Because I needed more highly stylized 20th century Austrian art, I saw the performance of Pierrot Lunaire and The Soldier’s Tale at the Chicago Symphony last night — wow! Pierre Boulez had to bow out on the advice of his ophthalmologist, but Cristian Macelaru did a great job replacing him. Pierrot is one of my favorite pieces, and Kiera Duffy gave a stellar performance — the only thing that was missing for me was more embodiment of the character of Pierrot. This was clearly a choice, and maybe in a big performance space it wouldn’t work, but one thing that makes this piece pop in the chamber setting is the singer taking on the character of Pierrot, especially in the later movements, packing tobacco into the bald pate of Cassander, or rubbing the spot on moonlight on his black coat. The other element of the production was the projections on three screens behind the performers — rather abstracted visual compositions with the English translations moving and fading in and out in a distressed Courier. The affect reminded me a bit of those mid-episode breaks in “darker” anime shows like Lain. Perhaps a bit over the top?

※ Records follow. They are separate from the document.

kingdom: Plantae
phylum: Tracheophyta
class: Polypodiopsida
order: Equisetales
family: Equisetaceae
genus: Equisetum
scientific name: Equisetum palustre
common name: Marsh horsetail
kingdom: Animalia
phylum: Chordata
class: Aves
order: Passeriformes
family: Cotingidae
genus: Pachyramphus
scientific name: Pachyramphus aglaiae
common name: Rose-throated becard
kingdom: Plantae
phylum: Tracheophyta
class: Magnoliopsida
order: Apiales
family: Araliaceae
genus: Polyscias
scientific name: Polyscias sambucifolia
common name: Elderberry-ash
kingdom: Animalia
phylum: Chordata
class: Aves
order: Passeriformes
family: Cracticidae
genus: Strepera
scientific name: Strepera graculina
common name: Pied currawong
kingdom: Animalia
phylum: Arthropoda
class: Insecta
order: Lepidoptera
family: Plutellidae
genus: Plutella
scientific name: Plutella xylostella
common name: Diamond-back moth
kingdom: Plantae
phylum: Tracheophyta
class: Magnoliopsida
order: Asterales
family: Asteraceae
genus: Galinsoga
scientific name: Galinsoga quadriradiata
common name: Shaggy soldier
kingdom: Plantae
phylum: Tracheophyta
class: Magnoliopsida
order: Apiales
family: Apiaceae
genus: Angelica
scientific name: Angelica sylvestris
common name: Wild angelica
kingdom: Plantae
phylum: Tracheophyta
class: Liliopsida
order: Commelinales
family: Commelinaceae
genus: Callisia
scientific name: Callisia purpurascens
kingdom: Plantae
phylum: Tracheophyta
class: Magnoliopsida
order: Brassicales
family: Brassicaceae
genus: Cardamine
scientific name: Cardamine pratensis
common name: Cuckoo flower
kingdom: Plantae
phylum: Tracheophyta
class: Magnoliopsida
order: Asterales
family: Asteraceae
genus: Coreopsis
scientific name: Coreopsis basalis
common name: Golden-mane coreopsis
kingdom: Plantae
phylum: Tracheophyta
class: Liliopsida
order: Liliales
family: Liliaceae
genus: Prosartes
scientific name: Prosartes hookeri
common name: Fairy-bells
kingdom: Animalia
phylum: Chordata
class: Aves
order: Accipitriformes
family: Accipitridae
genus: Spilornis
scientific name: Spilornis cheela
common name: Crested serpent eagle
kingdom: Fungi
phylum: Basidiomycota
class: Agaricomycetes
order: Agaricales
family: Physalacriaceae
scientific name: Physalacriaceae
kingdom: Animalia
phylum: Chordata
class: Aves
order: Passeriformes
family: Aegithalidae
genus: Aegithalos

The second half of the program was The Soldier’s Tale, featuring John Lithgow as the narrator, Kevin Gudahl as the devil, and Adam Van Wagoner, Demetrios Troy both playing the soldier, and Lindsey Marks as the princess. This was the best performance of this piece I have seen, even though I had an obstructed seat in the second balcony. The screens were put to good use here, helping demarcate the acts and providing some great moments for silhouettes, especially as the devil played the violin at the end.
I caught a production last night of They Are Dying Out by Peter Handke at the Trap Door Theatre in Chicago. I’ve read Kaspar and Offending The Audience but hadn’t heard of this play until I saw the review/notice in Chicago Theater Beat. It’s a dark absurdist piece, meditating on the moral emptiness of business. But rather than trying to get our sympathies, to feel for Hermann Quitt and his existential angst, Handke exposes the hypocrisy of the language used by corporate power to justify itself. The resulting performance is cerebral but stylish, effectively using the space and social Gestus to lay bare the positions and relationships of the characters. The themes speak to our present situation, but it was more of a rhyme than a direct attack. The murkiness of the the lighting gave an unsettling noir element to the piece, but I felt that it didn’t quite work all the time. Recommended if you like Brecht (like I do).
One could, of course, make a longer critique about the way women are used in the play, but I’ll table that. This is definitely men’s avant garde of the 70s stuff.